Work item
Reproduce every line of the records below word for word, keeping each character and line break unchanged.

[Source data Boundary: Start]

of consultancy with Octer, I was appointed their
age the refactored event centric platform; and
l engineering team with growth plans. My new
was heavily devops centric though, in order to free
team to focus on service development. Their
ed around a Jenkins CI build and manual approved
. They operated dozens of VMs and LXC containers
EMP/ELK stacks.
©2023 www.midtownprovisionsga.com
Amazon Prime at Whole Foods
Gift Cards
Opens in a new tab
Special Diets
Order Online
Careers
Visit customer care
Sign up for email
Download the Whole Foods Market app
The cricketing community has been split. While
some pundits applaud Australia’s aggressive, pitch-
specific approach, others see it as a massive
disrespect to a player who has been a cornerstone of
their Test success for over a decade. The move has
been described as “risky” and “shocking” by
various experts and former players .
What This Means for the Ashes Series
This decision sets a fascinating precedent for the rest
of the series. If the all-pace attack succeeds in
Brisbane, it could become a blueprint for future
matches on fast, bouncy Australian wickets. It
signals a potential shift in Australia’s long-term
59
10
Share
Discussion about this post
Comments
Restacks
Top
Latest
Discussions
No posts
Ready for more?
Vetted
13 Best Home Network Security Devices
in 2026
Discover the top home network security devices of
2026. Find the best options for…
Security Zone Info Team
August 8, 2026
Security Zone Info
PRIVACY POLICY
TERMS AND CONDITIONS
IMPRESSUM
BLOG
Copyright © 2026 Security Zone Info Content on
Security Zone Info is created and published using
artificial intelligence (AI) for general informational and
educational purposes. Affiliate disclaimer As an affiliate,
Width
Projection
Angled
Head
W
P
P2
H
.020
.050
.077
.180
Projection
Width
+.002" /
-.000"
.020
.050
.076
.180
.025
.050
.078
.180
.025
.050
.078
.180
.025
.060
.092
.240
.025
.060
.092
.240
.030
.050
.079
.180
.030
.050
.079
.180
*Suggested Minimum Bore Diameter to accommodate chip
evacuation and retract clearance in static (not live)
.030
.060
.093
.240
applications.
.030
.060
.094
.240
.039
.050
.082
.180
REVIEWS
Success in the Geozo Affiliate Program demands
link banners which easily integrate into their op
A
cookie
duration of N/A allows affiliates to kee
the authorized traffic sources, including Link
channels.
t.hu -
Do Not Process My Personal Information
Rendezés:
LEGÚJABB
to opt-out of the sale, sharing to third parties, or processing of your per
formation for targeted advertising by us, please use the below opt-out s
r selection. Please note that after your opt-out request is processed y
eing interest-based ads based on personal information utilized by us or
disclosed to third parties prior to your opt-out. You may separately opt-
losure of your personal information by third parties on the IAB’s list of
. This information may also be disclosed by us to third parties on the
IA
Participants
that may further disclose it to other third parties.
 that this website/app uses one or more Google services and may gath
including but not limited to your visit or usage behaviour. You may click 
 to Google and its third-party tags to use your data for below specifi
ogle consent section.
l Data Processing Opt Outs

[Source data Boundary: End]

Response
of consultancy with Octer, I was appointed their
age the refactored event centric platform; and
l engineering team with growth plans. My new
was heavily devops centric though, in order to free
team to focus on service development. Their
ed around a Jenkins CI build and manual approved
. They operated dozens of VMs and LXC containers
EMP/ELK stacks.
©2023 www.midtownprovisionsga.com
Amazon Prime at Whole Foods
Gift Cards
Opens in a new tab
Special Diets
Order Online
Careers
Visit customer care
Sign up for email
Download the Whole Foods Market app
The cricketing community has been split. While
some pundits applaud Australia’s aggressive, pitch-
specific approach, others see it as a massive
disrespect to a player who has been a cornerstone of
their Test success for over a decade. The move has
been described as “risky” and “shocking” by
various experts and former players .
What This Means for the Ashes Series
This decision sets a fascinating precedent for the rest
of the series. If the all-pace attack succeeds in
Brisbane, it could become a blueprint for future
matches on fast, bouncy Australian wickets. It
signals a potential shift in Australia’s long-term
59
10
Share
Discussion about this post
Comments
Restacks
Top
Latest
Discussions
No posts
Ready for more?
Vetted
13 Best Home Network Security Devices
in 2026
Discover the top home network security devices of
2026. Find the best options for…
Security Zone Info Team
August 8, 2026
Security Zone Info
PRIVACY POLICY
TERMS AND CONDITIONS
IMPRESSUM
BLOG
Copyright © 2026 Security Zone Info Content on
Security Zone Info is created and published using
artificial intelligence (AI) for general informational and
educational purposes. Affiliate disclaimer As an affiliate,
Width
Projection
Angled
Head
W
P
P2
H
.020
.050
.077
.180
Projection
Width
+.002" /
-.000"
.020
.050
.076
.180
.025
.050
.078
.180
.025
.050
.078
.180
.025
.060
.092
.240
.025
.060
.092
.240
.030
.050
.079
.180
.030
.050
.079
.180
*Suggested Minimum Bore Diameter to accommodate chip
evacuation and retract clearance in static (not live)
.030
.060
.093
.240
applications.
.030
.060
.094
.240
.039
.050
.082
.180
REVIEWS
Success in the Geozo Affiliate Program demands
link banners which easily integrate into their op
A
cookie
duration of N/A allows affiliates to kee
the authorized traffic sources, including Link
channels.
t.hu -
Do Not Process My Personal Information
Rendezés:
LEGÚJABB
to opt-out of the sale, sharing to third parties, or processing of your per
formation for targeted advertising by us, please use the below opt-out s
r selection. Please note that after your opt-out request is processed y
eing interest-based ads based on personal information utilized by us or
disclosed to third parties prior to your opt-out. You may separately opt-
losure of your personal information by third parties on the IAB’s list of
. This information may also be disclosed by us to third parties on the
IA
Participants
that may further disclose it to other third parties.
 that this website/app uses one or more Google services and may gath
including but not limited to your visit or usage behaviour. You may click 
 to Google and its third-party tags to use your data for below specifi
ogle consent section.
l Data Processing Opt Outs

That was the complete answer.